20 October 2008

First Time*

The first time I knit a sock I didn't realize it was such a big deal for people. I decided to make a birthday stocking (like a Christmas stocking) for Isobel, so just a really big sock in worsted weight yarn: shocking pink Malabrigo to be exact. So soft and shockingly pink. I followed the pattern I had for normal socks (the great Family Socks from Yankee Knitter), using bigger yarn and needles but the same stitch counts for the sake of my sanity.

Seemed kind of like no big deal. Why were some people so obsessed with knitting socks? And why were others so flummoxed by "turning the heel"? I guess I turned the heel. I mean, the thing had a place for a heel. Well, if you were a giant anyway.

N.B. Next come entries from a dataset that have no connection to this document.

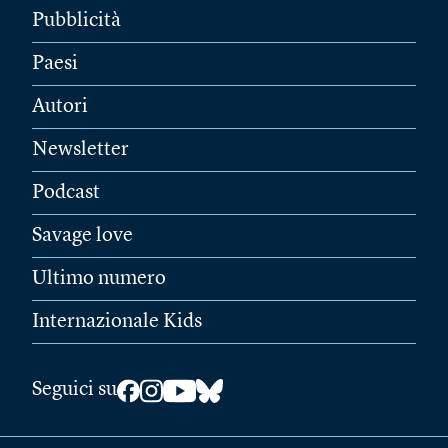
Pubblicità
Paesi
Autori
Newsletter
Podcast
Savage love
Ultimo numero
Internazionale Kids
Seguici su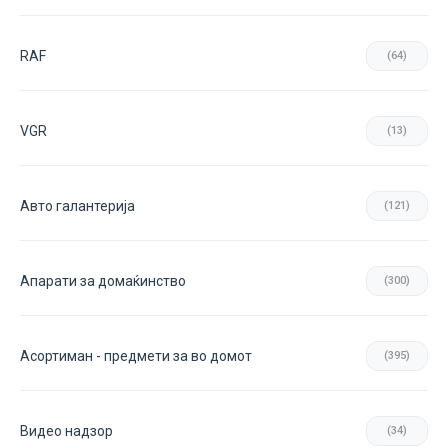
RAF
(64)
VGR
(13)
Авто галантерија
(121)
Апарати за домаќинство
(300)
Асортиман - предмети за во домот
(395)
Видео надзор
(34)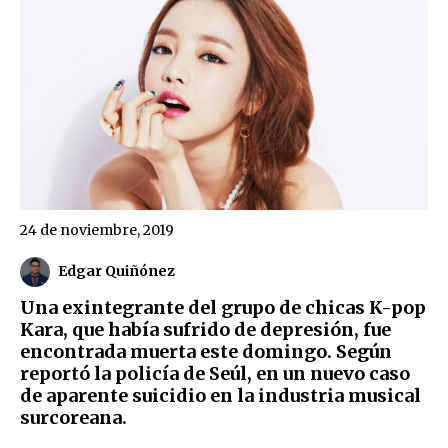
24 de noviembre, 2019
Edgar Quiñónez
Una exintegrante del grupo de chicas K-pop
Kara, que había sufrido de depresión, fue
encontrada muerta este domingo. Según
reportó la policía de Seúl, en un nuevo caso
de aparente suicidio en la industria musical
surcoreana.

It's kind of like cooking. Why are people so impressed with a home-cooked meal. If you follow the recipe (and don't lose your head), you should come up with a reasonable facsimile of dinner. But people are so impressed when you follow directions. Does no one else follow directions? I'm the only one, aren't I. Being the good girl isn't always easy, but I do end up with a tasty dinner. And socks with heels.

There are heel-less socks, though, called bed socks. Just a tube with a closed toe. They don't fit well in shoes but are cosy for bed or padding around the house.

I haven't knit any of those yet, though I'm finally (three years later) making a pair of socks for myself. The yarn is a gorgeous colorway from Madeline Tosh called Twilight, with shocking pink (again with that color), navy, and brown and green in between: the pink of sunset-tinged clouds, the blue of the night sky, and the dusky shade of the trees as the light fades.

These will be special socks just for me, unlike the socks I made for Peter. He was in rehab, and it seemed like the right thing to do, make him a pair of socks. I even followed the old wives' tale and knit a strand of my hair and one of Isobel's into the socks. It's supposed to bind the recipient to you. (Should have noticed the other one about knitting socks for your boyfriend: he'll walk out, but he was my husband.) So, it seemed like the right thing to do, since he was going to come back home. No one had asked me if I wanted him to. The good girl would, of course. Funny how that didn't work out. Making that pair for him. Does he still have them? Does it matter?

The pair for me are knit differently, toe-up to use as much of the gorgeous yarn as possible and with a short row heel to avoid picking up stitches, which I tend to do badly. His were just a lesson in construction, and I've learned a lot since then.

*I've just started a memoir writing class, and one of the exercises we did was to write about something we did for the first time. This was my essay. The photo is of the start of my second sock. I used Judy's Magic Cast-On, which I learned knitting up the Amy March Slippers around Mother's Day. It creates a toe that fits my pointy feet very nicely. And I used a short-row heel gleaned from various places online, including Wendy's Generic Toe-Up Sock.


  1. That's going to be a pretty pair of socks!

    And I like your essay. :-)

  2. Good essay and I have to agree. Although I think making a sock is a magical thing, with all the right angles and such that always work out so nicely, it is just a matter of following a good set of directions and knitting one stitch at a time.

    Following the directions or in the older vernacular, RTFM, seems to be a lost art in this plug and play society.

  3. Magical socks carry us through...
    hey we got the "Bone" for you... you still want?